[Stored data entries]
···

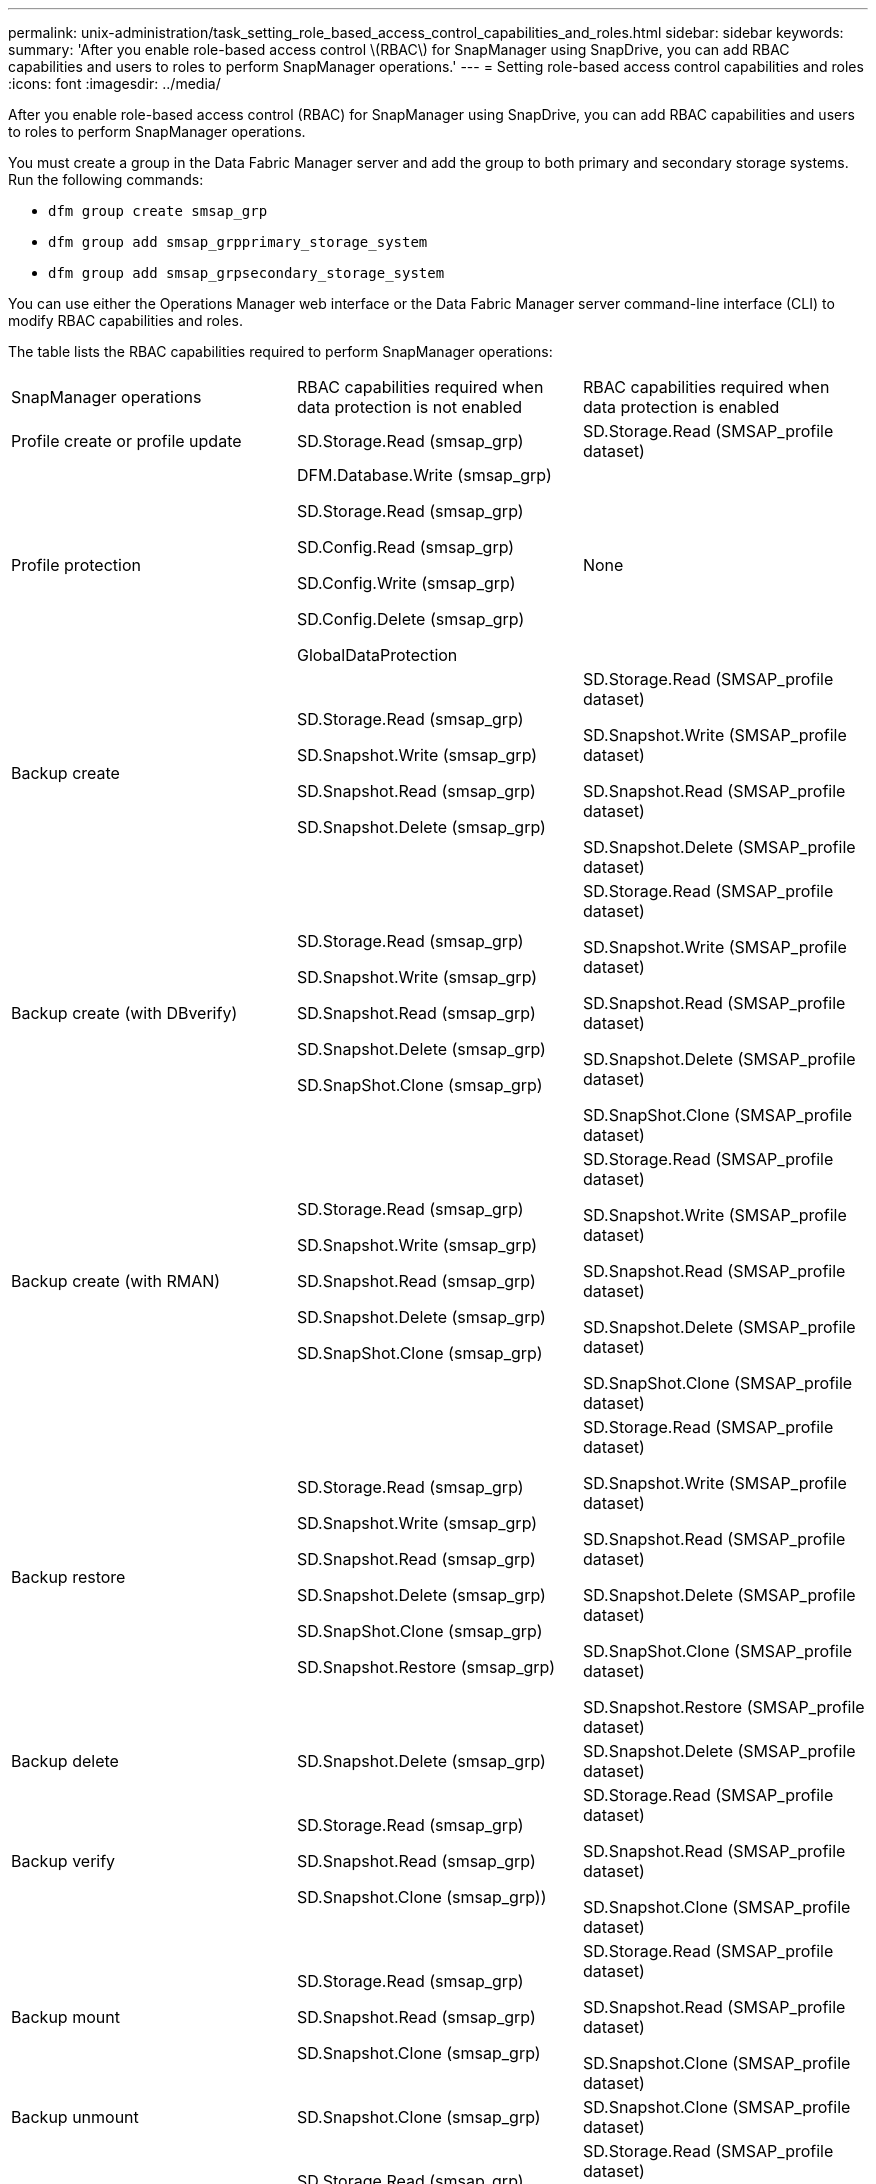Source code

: ---
permalink: unix-administration/task_setting_role_based_access_control_capabilities_and_roles.html
sidebar: sidebar
keywords: 
summary: 'After you enable role-based access control \(RBAC\) for SnapManager using SnapDrive, you can add RBAC capabilities and users to roles to perform SnapManager operations.'
---
= Setting role-based access control capabilities and roles
:icons: font
:imagesdir: ../media/

[.lead]
After you enable role-based access control (RBAC) for SnapManager using SnapDrive, you can add RBAC capabilities and users to roles to perform SnapManager operations.

You must create a group in the Data Fabric Manager server and add the group to both primary and secondary storage systems. Run the following commands:

* `dfm group create smsap_grp`
* `dfm group add smsap_grpprimary_storage_system`
* `dfm group add smsap_grpsecondary_storage_system`

You can use either the Operations Manager web interface or the Data Fabric Manager server command-line interface (CLI) to modify RBAC capabilities and roles.

The table lists the RBAC capabilities required to perform SnapManager operations:

|===
| SnapManager operations| RBAC capabilities required when data protection is not enabled| RBAC capabilities required when data protection is enabled
a|
Profile create or profile update
a|
SD.Storage.Read (smsap_grp)
a|
SD.Storage.Read (SMSAP_profile dataset)
a|
Profile protection
a|
DFM.Database.Write (smsap_grp)

SD.Storage.Read (smsap_grp)

SD.Config.Read (smsap_grp)

SD.Config.Write (smsap_grp)

SD.Config.Delete (smsap_grp)

GlobalDataProtection

a|
None
a|
Backup create
a|
SD.Storage.Read (smsap_grp)

SD.Snapshot.Write (smsap_grp)

SD.Snapshot.Read (smsap_grp)

SD.Snapshot.Delete (smsap_grp)

a|
SD.Storage.Read (SMSAP_profile dataset)

SD.Snapshot.Write (SMSAP_profile dataset)

SD.Snapshot.Read (SMSAP_profile dataset)

SD.Snapshot.Delete (SMSAP_profile dataset)

a|
Backup create (with DBverify)
a|
SD.Storage.Read (smsap_grp)

SD.Snapshot.Write (smsap_grp)

SD.Snapshot.Read (smsap_grp)

SD.Snapshot.Delete (smsap_grp)

SD.SnapShot.Clone (smsap_grp)

a|
SD.Storage.Read (SMSAP_profile dataset)

SD.Snapshot.Write (SMSAP_profile dataset)

SD.Snapshot.Read (SMSAP_profile dataset)

SD.Snapshot.Delete (SMSAP_profile dataset)

SD.SnapShot.Clone (SMSAP_profile dataset)

a|
Backup create (with RMAN)
a|
SD.Storage.Read (smsap_grp)

SD.Snapshot.Write (smsap_grp)

SD.Snapshot.Read (smsap_grp)

SD.Snapshot.Delete (smsap_grp)

SD.SnapShot.Clone (smsap_grp)

a|
SD.Storage.Read (SMSAP_profile dataset)

SD.Snapshot.Write (SMSAP_profile dataset)

SD.Snapshot.Read (SMSAP_profile dataset)

SD.Snapshot.Delete (SMSAP_profile dataset)

SD.SnapShot.Clone (SMSAP_profile dataset)

a|
Backup restore
a|
SD.Storage.Read (smsap_grp)

SD.Snapshot.Write (smsap_grp)

SD.Snapshot.Read (smsap_grp)

SD.Snapshot.Delete (smsap_grp)

SD.SnapShot.Clone (smsap_grp)

SD.Snapshot.Restore (smsap_grp)

a|
SD.Storage.Read (SMSAP_profile dataset)

SD.Snapshot.Write (SMSAP_profile dataset)

SD.Snapshot.Read (SMSAP_profile dataset)

SD.Snapshot.Delete (SMSAP_profile dataset)

SD.SnapShot.Clone (SMSAP_profile dataset)

SD.Snapshot.Restore (SMSAP_profile dataset)

a|
Backup delete
a|
SD.Snapshot.Delete (smsap_grp)
a|
SD.Snapshot.Delete (SMSAP_profile dataset)
a|
Backup verify
a|
SD.Storage.Read (smsap_grp)

SD.Snapshot.Read (smsap_grp)

SD.Snapshot.Clone (smsap_grp))

a|
SD.Storage.Read (SMSAP_profile dataset)

SD.Snapshot.Read (SMSAP_profile dataset)

SD.Snapshot.Clone (SMSAP_profile dataset)

a|
Backup mount
a|
SD.Storage.Read (smsap_grp)

SD.Snapshot.Read (smsap_grp)

SD.Snapshot.Clone (smsap_grp)

a|
SD.Storage.Read (SMSAP_profile dataset)

SD.Snapshot.Read (SMSAP_profile dataset)

SD.Snapshot.Clone (SMSAP_profile dataset)

a|
Backup unmount
a|
SD.Snapshot.Clone (smsap_grp)
a|
SD.Snapshot.Clone (SMSAP_profile dataset)
a|
Clone create
a|
SD.Storage.Read (smsap_grp)

SD.Snapshot.Read (smsap_grp)

SD.SnapShot.Clone (smsap_grp)

a|
SD.Storage.Read (SMSAP_profile dataset)

SD.Snapshot.Read (SMSAP_profile dataset)

SD.SnapShot.Clone (SMSAP_profile dataset)

a|
Clone delete
a|
SD.Snapshot.Clone (smsap_grp)
a|
SD.Snapshot.Clone (SMSAP_profile dataset)
a|
Clone split
a|
SD.Storage.Read (smsap_grp)

SD.Snapshot.Read (smsap_grp)

SD.SnapShot.Clone (smsap_grp)

SD.Snapshot.Delete (smsap_grp)

SD.Storage.Write (smsap_grp)

a|
SD.Storage.Read (SMSAP_profile dataset)

SD.Snapshot.Read (SMSAP_profile dataset)

SD.SnapShot.Clone (SMSAP_profile dataset)

SD.Snapshot.Delete (SMSAP_profile dataset)

SD.Storage.Write (SMSAP_profile dataset)

|===
For details about defining RBAC capabilities, see the _OnCommand Unified Manager Operations Manager Administration Guide_.

. Access the Operations Manager console.
. From the Setup menu, select *Roles*.
. Select an existing role or create a new one.
. To assign operations to your database storage resources, click *Add capabilities*.
. On the Edit Role Settings page, to save your changes to the role, click *Update*.

*Related information*

http://support.netapp.com/documentation/productsatoz/index.html[_OnCommand Unified Manager Operations Manager Administration Guide_: [mysupport.netapp.com/documentation/productsatoz/index.html\](https://mysupport.netapp.com/documentation/productsatoz/index.html)]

···

Task goal: Scan the entries for the word "click". Report each line that has it.

Task result:
. To assign operations to your database storage resources, click *Add capabilities*.
. On the Edit Role Settings page, to save your changes to the role, click *Update*.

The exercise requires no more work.